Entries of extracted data
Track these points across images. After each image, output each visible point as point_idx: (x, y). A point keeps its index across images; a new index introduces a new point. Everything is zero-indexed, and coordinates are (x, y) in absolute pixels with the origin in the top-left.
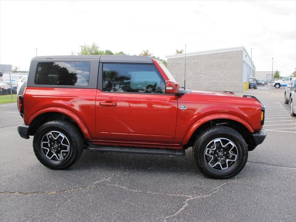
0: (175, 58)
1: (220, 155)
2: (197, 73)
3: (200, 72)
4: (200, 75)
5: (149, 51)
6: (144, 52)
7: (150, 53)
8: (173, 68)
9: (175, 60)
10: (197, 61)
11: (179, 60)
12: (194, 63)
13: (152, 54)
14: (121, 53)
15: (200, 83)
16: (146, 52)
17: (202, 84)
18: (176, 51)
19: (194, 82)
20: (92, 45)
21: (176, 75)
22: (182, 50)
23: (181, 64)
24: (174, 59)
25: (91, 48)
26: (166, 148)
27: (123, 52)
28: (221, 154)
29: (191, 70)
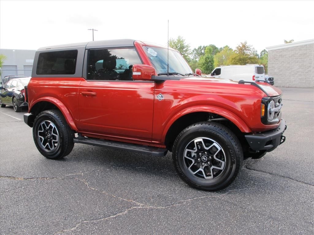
0: (278, 50)
1: (203, 160)
2: (305, 66)
3: (309, 65)
4: (308, 68)
5: (247, 43)
6: (242, 43)
7: (249, 45)
8: (274, 61)
9: (277, 52)
10: (305, 51)
11: (282, 51)
12: (301, 54)
13: (251, 46)
14: (227, 46)
15: (308, 78)
16: (244, 44)
17: (310, 80)
18: (284, 41)
19: (300, 78)
20: (177, 38)
21: (279, 69)
22: (292, 40)
23: (285, 56)
24: (276, 50)
25: (177, 42)
26: (149, 146)
27: (228, 46)
28: (205, 159)
29: (297, 62)
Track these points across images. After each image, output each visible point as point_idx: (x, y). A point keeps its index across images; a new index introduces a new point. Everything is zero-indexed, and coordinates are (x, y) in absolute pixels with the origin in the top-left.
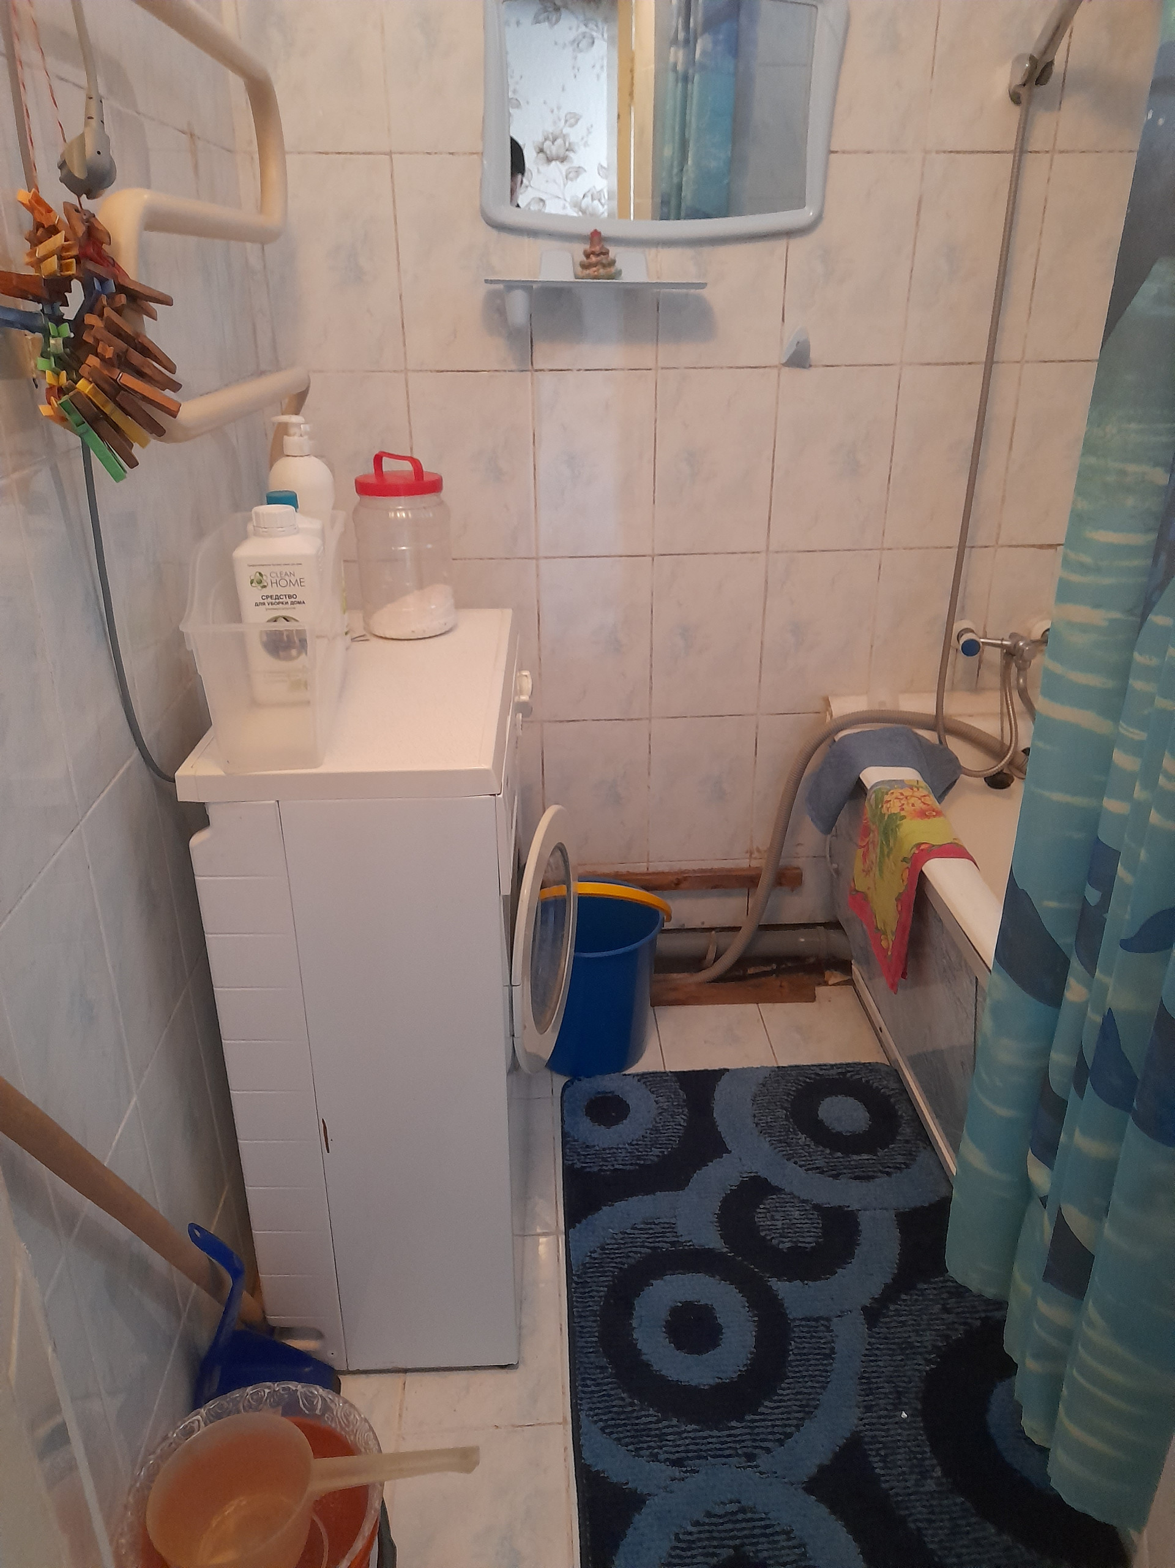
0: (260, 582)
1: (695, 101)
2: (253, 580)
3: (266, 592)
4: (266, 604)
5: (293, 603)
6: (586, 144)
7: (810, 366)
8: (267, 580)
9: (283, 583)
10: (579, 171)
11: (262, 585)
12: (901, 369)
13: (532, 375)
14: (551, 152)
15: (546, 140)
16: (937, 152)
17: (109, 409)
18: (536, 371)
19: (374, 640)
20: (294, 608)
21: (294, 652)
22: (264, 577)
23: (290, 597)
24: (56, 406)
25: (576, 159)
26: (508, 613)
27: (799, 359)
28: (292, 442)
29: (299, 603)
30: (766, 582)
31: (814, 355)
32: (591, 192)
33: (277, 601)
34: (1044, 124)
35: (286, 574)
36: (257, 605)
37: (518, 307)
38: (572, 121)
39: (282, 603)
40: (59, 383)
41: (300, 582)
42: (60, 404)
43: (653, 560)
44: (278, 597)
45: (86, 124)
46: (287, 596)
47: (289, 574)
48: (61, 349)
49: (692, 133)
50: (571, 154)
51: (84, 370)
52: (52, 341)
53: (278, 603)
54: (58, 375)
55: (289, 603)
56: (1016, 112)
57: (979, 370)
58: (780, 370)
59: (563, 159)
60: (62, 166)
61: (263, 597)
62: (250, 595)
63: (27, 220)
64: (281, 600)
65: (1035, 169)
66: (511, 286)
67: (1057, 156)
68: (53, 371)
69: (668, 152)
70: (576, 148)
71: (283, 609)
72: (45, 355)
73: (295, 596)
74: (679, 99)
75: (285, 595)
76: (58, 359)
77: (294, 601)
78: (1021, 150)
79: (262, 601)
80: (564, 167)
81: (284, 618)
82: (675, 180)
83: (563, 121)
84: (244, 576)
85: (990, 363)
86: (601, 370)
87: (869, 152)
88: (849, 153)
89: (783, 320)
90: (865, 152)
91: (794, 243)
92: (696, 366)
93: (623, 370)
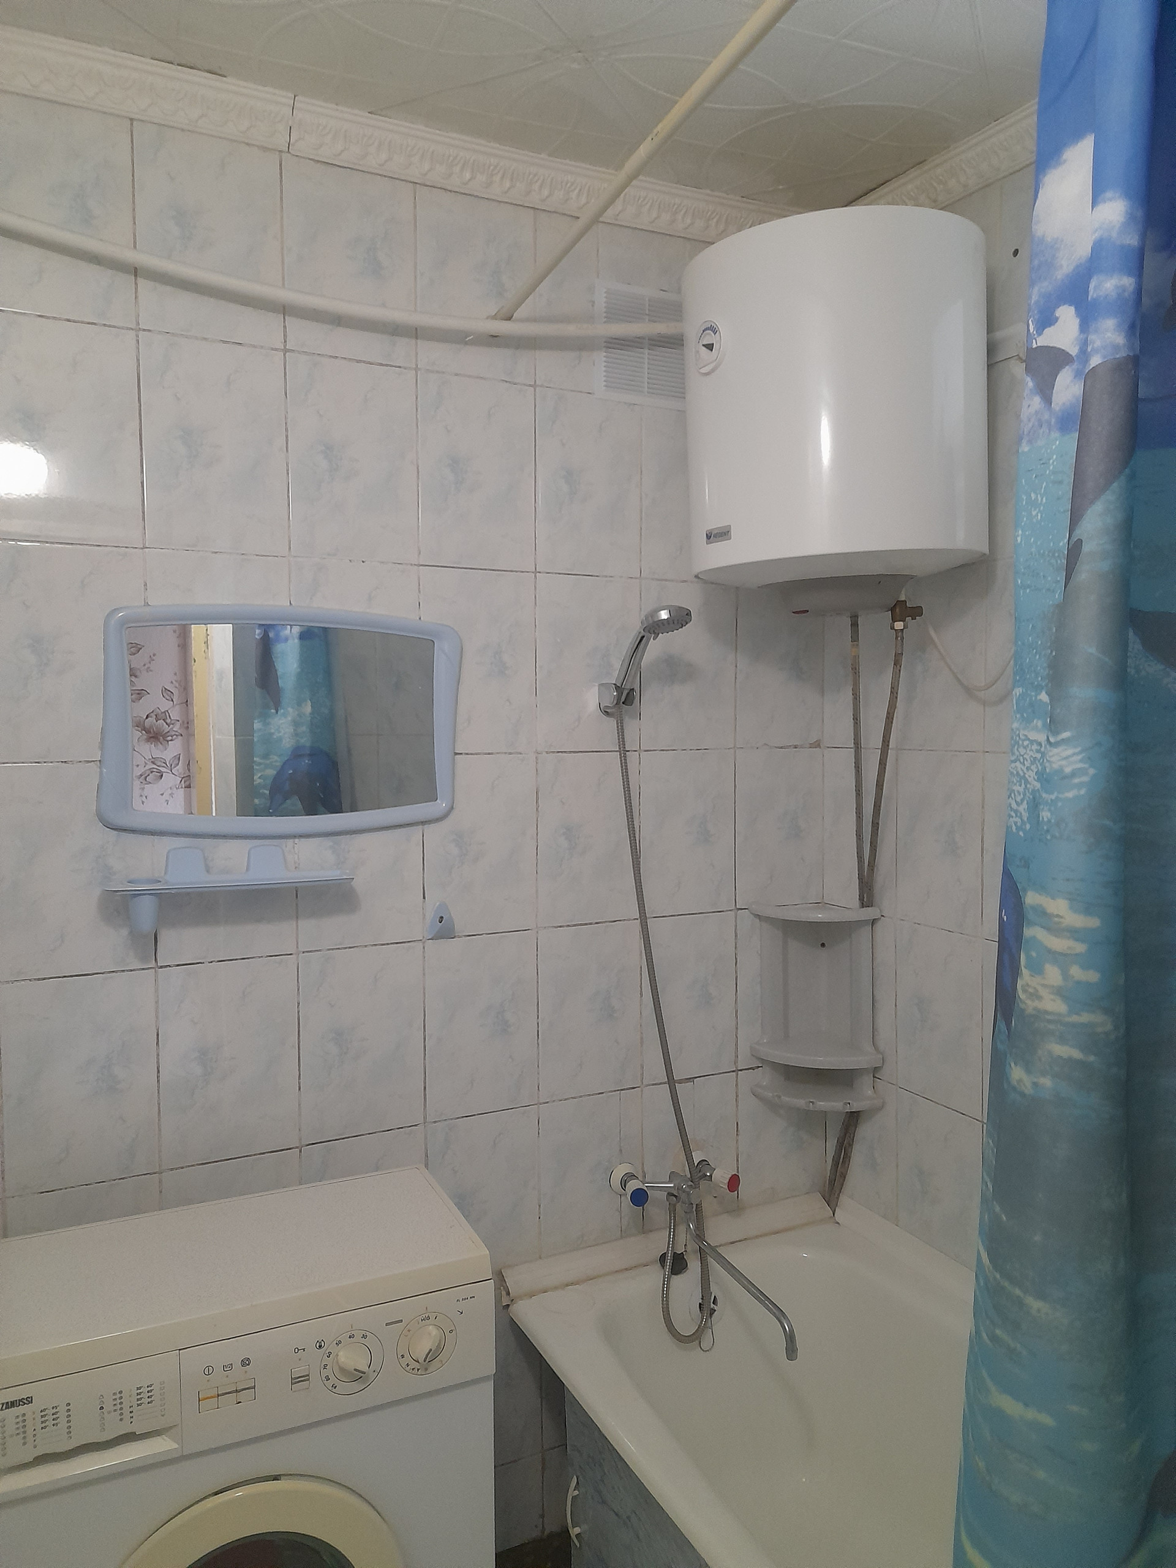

* EXERCISE DETAILS: Copy all of the records above line for line, without any changes, but leave the pictures out.

* WRITTEN ANSWER:
Track these points across images. After each image, output each visible point as point_idx: (x, y). A point keeps its index across images; a new index introduces a new point. Everything is zero-indexed, and coordinates are (x, y) in absolute pixels with the origin in the top-left.
0: (175, 58)
1: (220, 155)
2: (197, 73)
3: (200, 72)
4: (200, 75)
5: (149, 51)
6: (144, 52)
7: (150, 53)
8: (173, 68)
9: (175, 60)
10: (197, 61)
11: (179, 60)
12: (194, 63)
13: (152, 54)
14: (121, 53)
15: (200, 83)
16: (146, 52)
17: (202, 84)
18: (176, 51)
19: (194, 82)
20: (92, 45)
21: (176, 75)
22: (182, 50)
23: (181, 64)
24: (174, 59)
25: (91, 48)
26: (166, 148)
27: (123, 52)
28: (221, 154)
29: (191, 70)
0: (278, 50)
1: (203, 160)
2: (305, 66)
3: (309, 65)
4: (308, 68)
5: (247, 43)
6: (242, 43)
7: (249, 45)
8: (274, 61)
9: (277, 52)
10: (305, 51)
11: (282, 51)
12: (301, 54)
13: (251, 46)
14: (227, 46)
15: (308, 78)
16: (244, 44)
17: (310, 80)
18: (284, 41)
19: (300, 78)
20: (177, 38)
21: (279, 69)
22: (292, 40)
23: (285, 56)
24: (276, 50)
25: (177, 42)
26: (149, 146)
27: (228, 46)
28: (205, 159)
29: (297, 62)
Track these points across images. After each image, output each visible point as point_idx: (x, y). A point keeps its index across images; a new index introduces a new point. Everything is zero-indexed, and coordinates are (x, y) in absolute pixels with the origin in the top-left.
0: (260, 582)
1: (695, 101)
2: (253, 580)
3: (266, 592)
4: (266, 604)
5: (293, 603)
6: (586, 144)
7: (810, 366)
8: (267, 580)
9: (283, 583)
10: (579, 171)
11: (262, 585)
12: (901, 369)
13: (532, 375)
14: (551, 152)
15: (546, 140)
16: (937, 152)
17: (109, 409)
18: (536, 371)
19: (374, 640)
20: (294, 608)
21: (294, 652)
22: (264, 577)
23: (290, 597)
24: (56, 406)
25: (576, 159)
26: (508, 613)
27: (799, 359)
28: (292, 442)
29: (299, 603)
30: (766, 582)
31: (814, 355)
32: (591, 192)
33: (277, 601)
34: (1044, 124)
35: (286, 574)
36: (257, 605)
37: (518, 307)
38: (572, 121)
39: (282, 603)
40: (59, 383)
41: (300, 582)
42: (60, 404)
43: (653, 560)
44: (278, 597)
45: (86, 124)
46: (287, 596)
47: (289, 574)
48: (61, 349)
49: (692, 133)
50: (571, 154)
51: (84, 370)
52: (52, 341)
53: (278, 603)
54: (58, 375)
55: (289, 603)
56: (1016, 112)
57: (979, 370)
58: (780, 370)
59: (563, 159)
60: (62, 166)
61: (263, 597)
62: (250, 595)
63: (27, 220)
64: (281, 600)
65: (1035, 169)
66: (511, 286)
67: (1057, 156)
68: (53, 371)
69: (668, 152)
70: (576, 148)
71: (283, 609)
72: (45, 355)
73: (295, 596)
74: (679, 99)
75: (285, 595)
76: (58, 359)
77: (294, 601)
78: (1021, 150)
79: (262, 601)
80: (564, 167)
81: (284, 618)
82: (675, 180)
83: (563, 121)
84: (244, 576)
85: (990, 363)
86: (601, 370)
87: (869, 152)
88: (849, 153)
89: (783, 320)
90: (865, 152)
91: (794, 243)
92: (696, 366)
93: (623, 370)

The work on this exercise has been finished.